En effet, dans l’hypothèse de la victoire électorale du candidat
commun de l’opposition à la présidentielle, l’alternance démocratique
tant clamée dans les discours du groupe des « 7 », aujourd’hui réduit
«à « 5 », allait être vidée de tous son contenu car l’objectif visé
n’était pas le « changement » de gouvernance mais plutôt la sauvegarde
des intérêts des candidats invalidés.
La programmation rapide de nouvelles élections, dans un délai qui ne
devrait pas excéder deux ans, est à inscrire dans la vision de ceux
qui rêvaient de contourner leur « mort politique » décrétée par la
Ceni et la Cour Constitutionnelle. Concrètement, les institutions qui
devraient découler des élections présidentielles, législatives
nationales et provinciales du 23 décembre 2018, selon leurs calculs,
allaient fonctionner comme des coquilles vides car selon le deal
politique de Genève, le pouvoir réel devrait être exercé par les
signataires.
La démocratie allait cesser d’être le pouvoir du peuple par le
peuple, exercé par ses représentants.
Ainsi donc, placés sous la coupe des signataires de l’Accord de
Genève, les nouveaux élus tant à la présidence de la République qu’au
Parlement, allaient se tourner les pouces et servir de caisses de
résonance des désidératas de la bande des « 7 ». La RDC allait être
régie par une institution suprême, dite des leaders, qui allait
disposer du pouvoir d’orientation et décision de la politique
nationale, exactement comme à l’époque du MPR (Mouvement Populaire de
la Révolution), Parti-Etat, du Président-Fondateur Mobutu Sese Seko.
Le nouveau décor serait celui où les paroles et les actes des
signataires de l’Accord de Genève auraient force de lois.

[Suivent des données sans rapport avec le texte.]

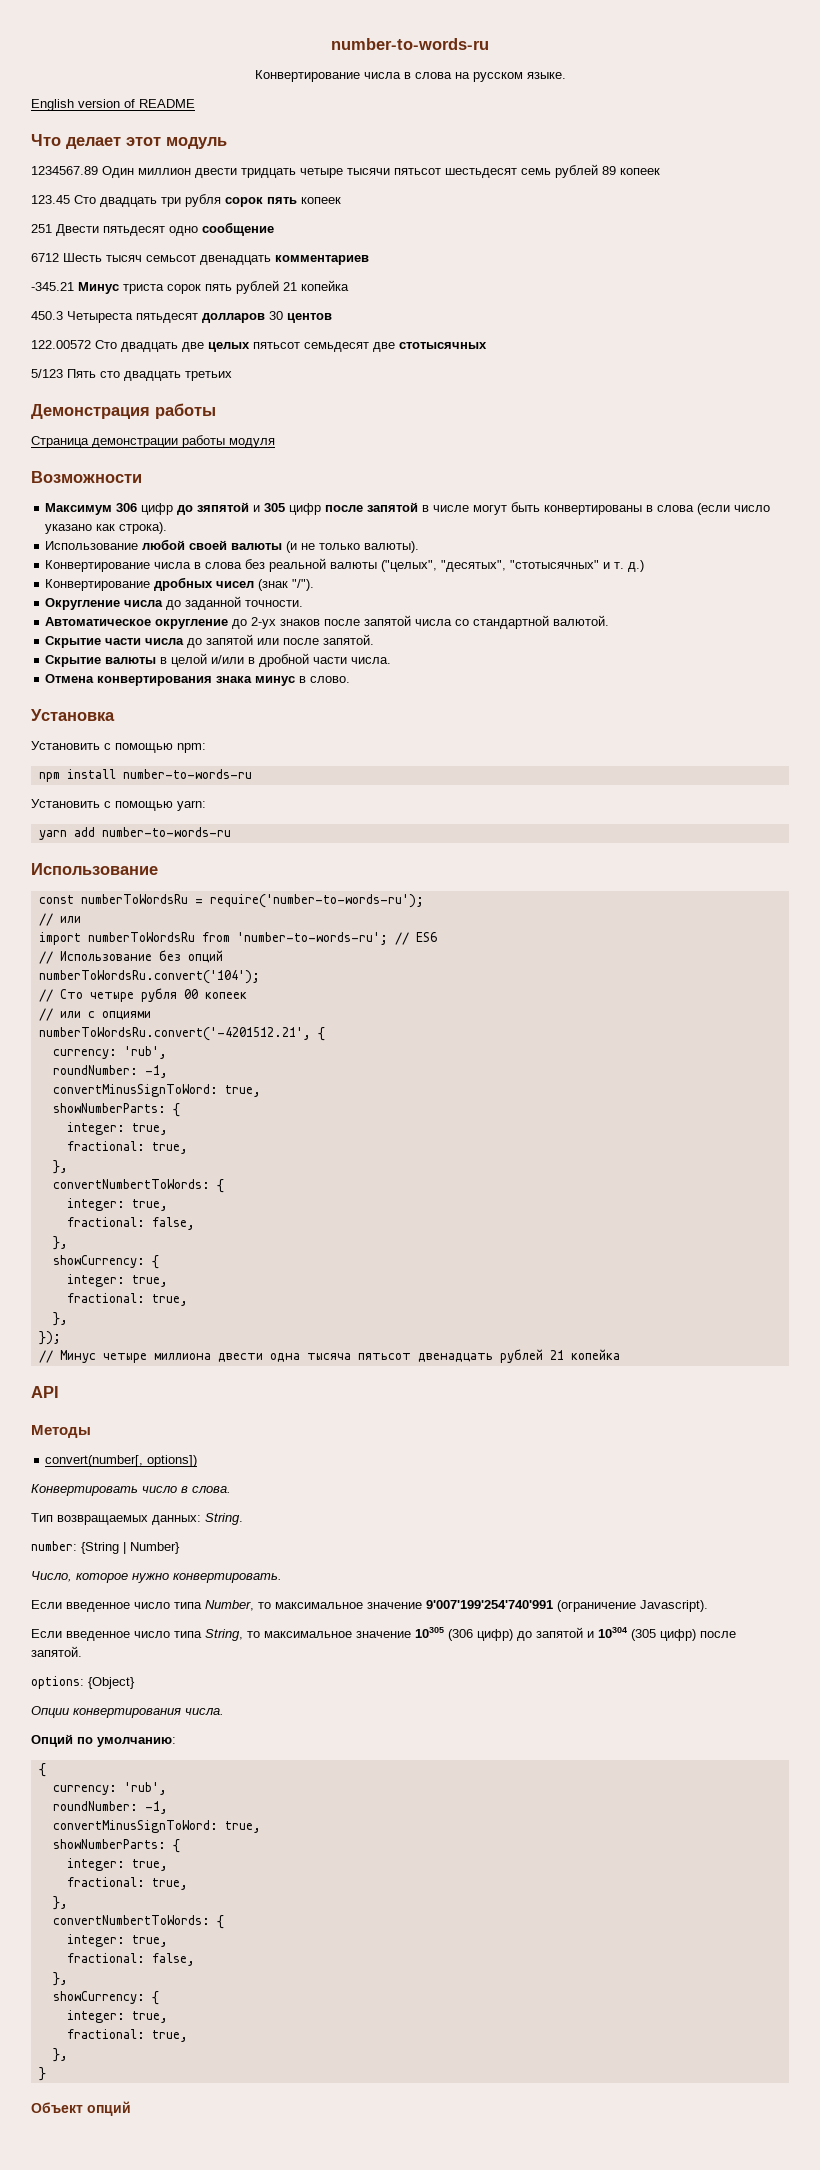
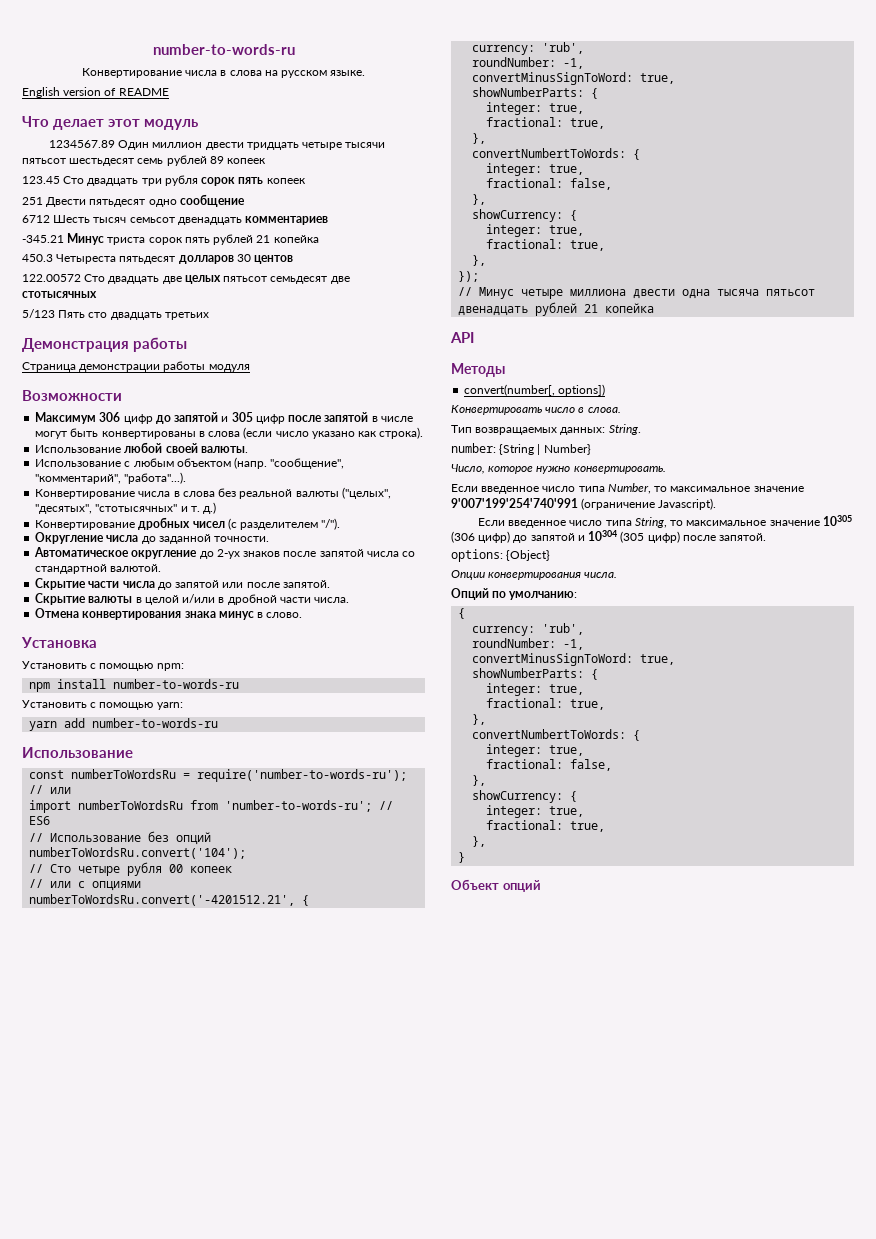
[197,502,250,512] зяпятой -> [174,412,219,422] запятой
[231,541,420,553] валюты (и не только валюты). -> [200,446,248,453] [35,457,345,469] [35,472,187,484] валюты. // Использование с любым объектом (напр. "сообщение", "комментарий", "работа"...).
[258,579,289,591] (знак -> [227,518,319,530] (с разделителем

Le nouveau président de la RDC allait, en fait, devenir l’otage du
groupe des « 7 » leaders, maîtres exclusifs du jeu politique. La
Constitution actuelle allait, à bref délai, être révisée de fond en
comble, de manière à limiter le mandat du Chef de l’Etat à deux ans,
comme en période de transition.
Bref, une maffia politique était planifiée sous couvert d’un Accord
qui allait faire du président élu le dindon de la farce. On comprend
dès lors la colère et la déception des architectes du piège à cons
tendu à F. Tshisekedi et Kamerhe à Genève.